__WORK REQUEST A__. List every mass volume fraction of mannitol tested in the passage on culture medium optimization.
__WORK REQUEST B__. Continue the passage on culture medium optimization and stability testing from where it stops.

__SUPPLIED TEXT__.

********

Optimization of carbon source, nitrogen source and inorganic salt content in culture medium

The optimal carbon and nitrogen sources and inorganic salt were selected as the basic media. To optimize the amount of the carbon source additive, mannitol was added at mass volume fractions of 1%, 2%, 4%, 8%, and 16%. The optimal amount of fish peptone, a nitrogen source additive, was determined based on the concentrations of 0.5%, 1%, 2%, 4%, and 8%. The optimal amount of inorganic salt additive, consisting of KH₂PO₄ + K₂HPO₄ + MnSO₄·H₂O, was added based on the percentages of 0.1%, 0.2%, 0.5%, 1% and 2% for further optimization. The antibacterial activities of the culture supernatants were determined under identical experimental conditions. All experiments were conducted in triplicates.

The optimal amounts of carbon, nitrogen, and inorganic salts were determined based on the results of a single-factor experiment. Subsequently, an orthogonal experimental design was used to perform a three-factor, three-level analysis to select the optimal quantities of carbon, nitrogen, and inorganic salt additives. All experiments were conducted in triplicates.

Stability test of culture solution

Acid-base stability

The supernatant of the culture liquid was adjusted to pH values of 8.0, 9.0, 10.0, 11.0, 12.0, 13.0 and 14.0 using a solution of NaOH with a concentration of 1 mol/L, and to pH values of 1.0, 2.0, 3.0, 4.0, 5.0 and 6.0 using a solution of HCl with a concentration of 1 mol/L respectively. After incubation at a temperature of 4°C for a duration of 12 h, the pH was restored back to neutral, the antibacterial activity was detected.

********

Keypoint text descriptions
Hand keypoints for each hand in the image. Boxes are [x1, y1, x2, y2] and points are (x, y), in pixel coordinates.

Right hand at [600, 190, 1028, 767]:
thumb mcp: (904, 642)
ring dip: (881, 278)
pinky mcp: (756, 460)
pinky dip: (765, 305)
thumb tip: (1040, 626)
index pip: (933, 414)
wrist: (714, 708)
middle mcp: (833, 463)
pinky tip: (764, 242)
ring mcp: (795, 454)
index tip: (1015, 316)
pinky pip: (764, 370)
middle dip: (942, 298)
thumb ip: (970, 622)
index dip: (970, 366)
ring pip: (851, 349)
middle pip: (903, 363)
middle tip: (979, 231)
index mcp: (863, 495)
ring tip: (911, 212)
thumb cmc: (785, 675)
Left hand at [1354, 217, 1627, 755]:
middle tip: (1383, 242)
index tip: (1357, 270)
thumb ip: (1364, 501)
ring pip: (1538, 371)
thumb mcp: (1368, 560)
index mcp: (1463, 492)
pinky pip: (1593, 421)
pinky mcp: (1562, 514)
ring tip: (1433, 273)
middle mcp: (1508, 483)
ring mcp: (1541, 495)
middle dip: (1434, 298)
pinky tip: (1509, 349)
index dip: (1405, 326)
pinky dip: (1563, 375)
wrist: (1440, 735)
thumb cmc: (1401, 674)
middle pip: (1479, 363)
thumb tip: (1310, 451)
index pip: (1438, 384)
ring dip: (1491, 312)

********

__TASK RESULT A__. 1%, 2%, 4%, 8%, 16%

__TASK RESULT B__.
Temperature stability

The supernatant of the culture liquid was subjected to thermal treatments at 40°C, 60°C, 80°C, and 100°C for a duration of 30 min each, followed by a sterilization process at 121°C for an additional 30 min to detect the antibacterial activity.

Enzyme stability

The culture supernatant was treated with 1 mg/mL pepsin, trypsin, papain, or protease K. Subsequently, the antibacterial activity was detected following incubation in a water bath at 37°C for 1 h.

UV stability

The supernatant of the culture liquid was exposed to a 15 W UV lamp at a distance of approximately 15 cm for 1, 2, 3, 4 and 5 h to detect antibacterial activity.

Genetic stability

Bacillus G14 preserved at −80°C was inoculated into LB liquid medium and cultured at 30°C for 24 h as the first generation. The second generation was obtained by marking and culturing the LB solid culture at 30°C for 24 h. A single colony from the second generation was inoculated into the LB liquid medium to obtain a third generation. Following this method, the culture was transferred to the 11th generation. The 1st, 3rd, 5th, 7th, 9th, and 11th generations of bacteria were fermented and cultured to determine their antibacterial activities.

Storage stability

The supernatant of the culture liquid was stored at 4°C and −20°C, and 5 time points were set for each storage condition, which were 0, 3, 6, 9, and 12 days, respectively. The next step was to detect the antimicrobial activity over time. Samples were collected at different time points for analysis.

These tests were conducted in triplicate using the untreated culture broth supernatant as the positive control.

Crude extraction of antibacterial protein

The optimized culture conditions for culturing Bacillus G14 included a liquid volume of 30 mL, an inoculation volume of 2%, a culture temperature of 30°C, and a culture time of 120 h. The culture solution was centrifuged at 4°C at 8,000 × g for 30 min and subsequently filtered using a 0.22 μm filter membrane. The sterile supernatant was packed into a 1 KDa dialysis bag and concentrated 10 times. The antibacterial activity of the concentrated culture supernatant was verified using the solid AGAR drilling method with Streptococcus as the indicator bacteria.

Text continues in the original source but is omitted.